**COMPITI DA SVOLGERE:**
**A)** Copia il passo del testo sull'economia circolare compreso tra "L’economia circolare non" e "in forte ritardo.", estremi inclusi.
**B)** Riassumi in due frasi il testo sull'economia circolare.
**C)** Prosegui il testo sull'economia circolare dopo la sua ultima frase.

L’economia circolare non è un sogno da ferventi ambientalisti bensì un pilastro del Green Deal europeo, il piano di transizione verde per rendere l'Unione europea climaticamente neutra entro il 2050. Un progetto da mille miliardi di euro, su cui la Commissione guidata da Ursula von der Leyen ha incentrato il proprio mandato.
Il nuovo piano d’azione per l’economia circolare adottato a marzo 2020 contiene una serie di misure per “trasformare il modo in cui i prodotti sono fabbricati e consentire ai consumatori di effettuare scelte sostenibili a proprio vantaggio e a beneficio dell'ambiente”, ha dichiarato Frans Timmermans, vicepresidente esecutivo responsabile per il Green Deal europeo.
Perché questi princìpi vengano messi in pratica, però, serve un’architettura fatta di normative mirate e precise. Normative che, nel nostro Paese, stanno arrivando alla spicciolata. E in forte ritardo.

**DATI DISPONIBILI:**
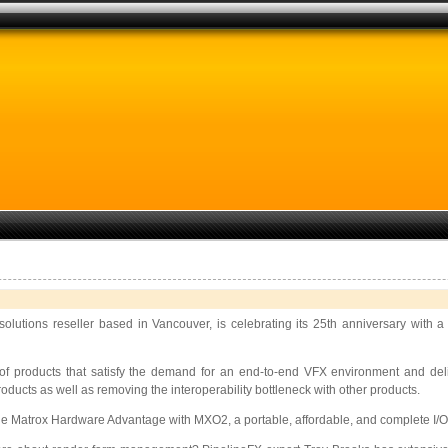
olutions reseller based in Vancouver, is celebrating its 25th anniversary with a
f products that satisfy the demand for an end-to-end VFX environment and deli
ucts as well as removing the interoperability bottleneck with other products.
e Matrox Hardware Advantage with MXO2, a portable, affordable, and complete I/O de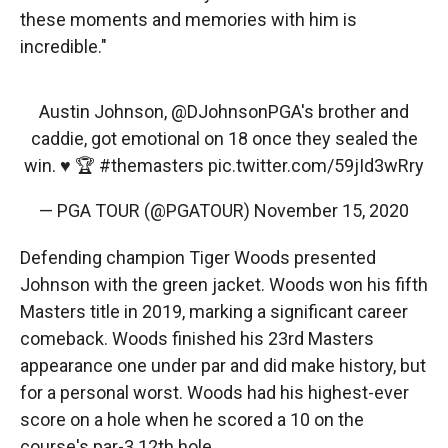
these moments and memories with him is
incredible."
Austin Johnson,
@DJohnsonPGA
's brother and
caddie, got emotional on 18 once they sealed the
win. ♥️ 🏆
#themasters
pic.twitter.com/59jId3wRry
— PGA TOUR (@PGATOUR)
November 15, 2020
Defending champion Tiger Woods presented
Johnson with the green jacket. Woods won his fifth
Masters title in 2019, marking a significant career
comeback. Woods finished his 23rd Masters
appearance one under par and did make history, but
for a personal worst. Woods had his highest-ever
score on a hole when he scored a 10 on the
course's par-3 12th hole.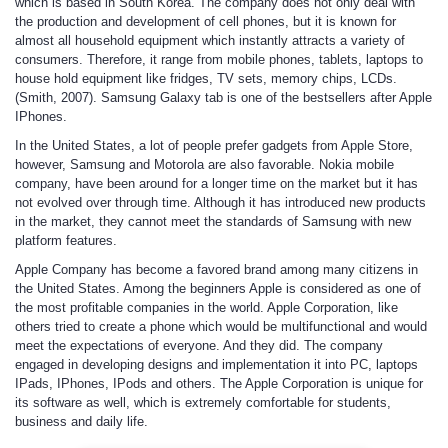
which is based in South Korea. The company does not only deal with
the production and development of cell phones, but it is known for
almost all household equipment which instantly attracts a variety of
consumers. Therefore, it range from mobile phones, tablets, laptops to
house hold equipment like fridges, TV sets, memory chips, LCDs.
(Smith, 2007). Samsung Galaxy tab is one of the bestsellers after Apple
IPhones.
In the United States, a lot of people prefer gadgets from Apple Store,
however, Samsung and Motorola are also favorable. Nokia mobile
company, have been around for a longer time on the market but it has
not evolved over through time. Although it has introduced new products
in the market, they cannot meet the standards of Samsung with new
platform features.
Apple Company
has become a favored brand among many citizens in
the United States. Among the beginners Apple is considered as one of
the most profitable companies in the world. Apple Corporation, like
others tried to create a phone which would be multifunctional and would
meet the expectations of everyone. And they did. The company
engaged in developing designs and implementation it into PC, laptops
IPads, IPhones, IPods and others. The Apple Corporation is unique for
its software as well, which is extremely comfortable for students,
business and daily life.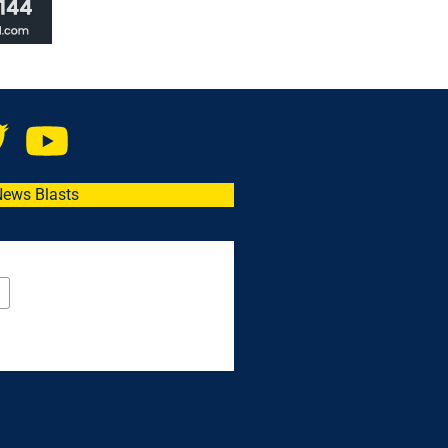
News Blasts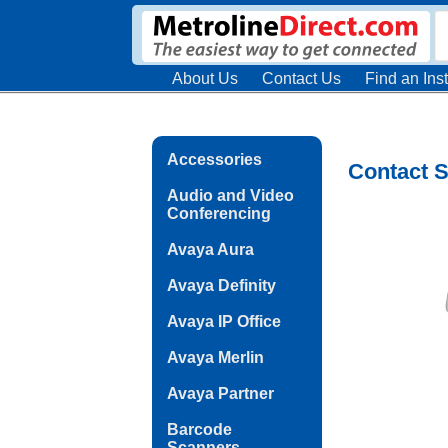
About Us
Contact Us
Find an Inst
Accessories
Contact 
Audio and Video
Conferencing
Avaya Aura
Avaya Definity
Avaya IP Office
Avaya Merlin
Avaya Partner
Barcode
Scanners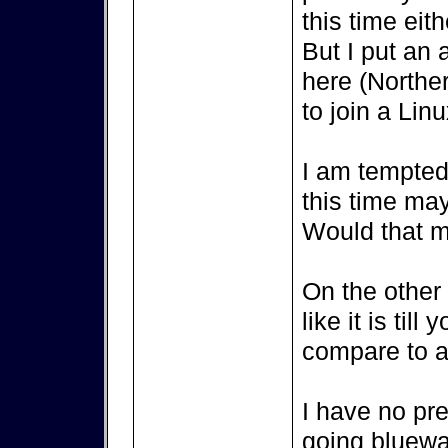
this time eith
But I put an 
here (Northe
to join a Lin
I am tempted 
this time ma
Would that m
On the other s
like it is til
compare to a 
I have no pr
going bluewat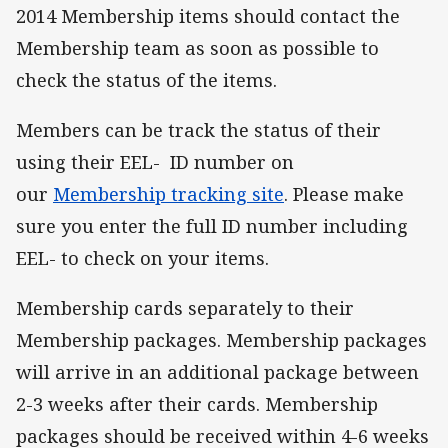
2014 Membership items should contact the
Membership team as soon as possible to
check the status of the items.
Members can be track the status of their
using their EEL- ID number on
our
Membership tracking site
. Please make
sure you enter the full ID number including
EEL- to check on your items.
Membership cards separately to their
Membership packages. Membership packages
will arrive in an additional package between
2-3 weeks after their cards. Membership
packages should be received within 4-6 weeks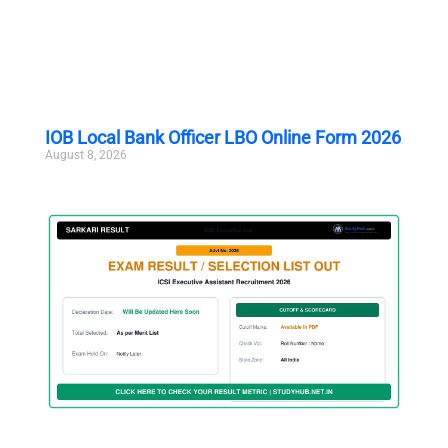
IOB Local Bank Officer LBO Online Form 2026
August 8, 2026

**RISPOSTE:**
**A)**
L’economia circolare non è un sogno da ferventi ambientalisti bensì un pilastro del Green Deal europeo, il piano di transizione verde per rendere l'Unione europea climaticamente neutra entro il 2050. Un progetto da mille miliardi di euro, su cui la Commissione guidata da Ursula von der Leyen ha incentrato il proprio mandato.
Il nuovo piano d’azione per l’economia circolare adottato a marzo 2020 contiene una serie di misure per “trasformare il modo in cui i prodotti sono fabbricati e consentire ai consumatori di effettuare scelte sostenibili a proprio vantaggio e a beneficio dell'ambiente”, ha dichiarato Frans Timmermans, vicepresidente esecutivo responsabile per il Green Deal europeo.
Perché questi princìpi vengano messi in pratica, però, serve un’architettura fatta di normative mirate e precise. Normative che, nel nostro Paese, stanno arrivando alla spicciolata. E in forte ritardo.

**B)** L'economia circolare è un pilastro del Green Deal europeo, il piano da mille miliardi di euro per rendere l'Unione europea climaticamente neutra entro il 2050. Il piano d'azione adottato a marzo 2020 mira a cambiare la fabbricazione dei prodotti e a favorire scelte sostenibili dei consumatori, ma per attuarne i princìpi servono normative mirate, che nel nostro Paese arrivano alla spicciolata e in forte ritardo.

**C)**
Un vuoto normativo sulla seconda vita dei prodotti
Facendo un passo indietro nel tempo, infatti, troviamo il decreto legislativo 205 del 3 dicembre 2010 con cui l’Italia attua la direttiva 2008/98/CE sui rifiuti. Il testo stabilisce una precisa gerarchia nella gestione dei rifiuti:
- Prevenzione;
- preparazione per il riutilizzo;
- riciclaggio;
- recupero di altro tipo, per esempio il recupero di energia;
- smaltimento.
L’incenerimento o la discarica, dunque, sono l’ultima spiaggia. Ma anche il riciclaggio, in realtà, non va considerato come l’opzione ottimale in assoluto: meglio ancora è evitare che un prodotto diventi rifiuto, anche facendo in modo che venga riparato e riutilizzato.
In teoria i decreti attuativi sulla cosiddetta “preparazione per il riutilizzo” dovevano arrivare entro sei mesi. Sono passati dieci anni e ancora non ce n’è traccia, denuncia una recente interrogazione parlamentare dell’onorevole Ilaria Fontana.
In altre parole, mancano procedure standard che definiscano l’iter con cui un oggetto obsoleto o guasto (un computer, un mobile, una bicicletta) può essere smontato, riparato o trasformato in qualcos’altro, per poi essere rimesso sul mercato.
Spesso ci sono le capacità tecniche per eseguire queste operazioni, spiega un editoriale pubblicato dal Fatto Quotidiano, ma ci si imbatte in un dedalo di vincoli burocratici che non le rendono convenienti in termini di tempo e denaro.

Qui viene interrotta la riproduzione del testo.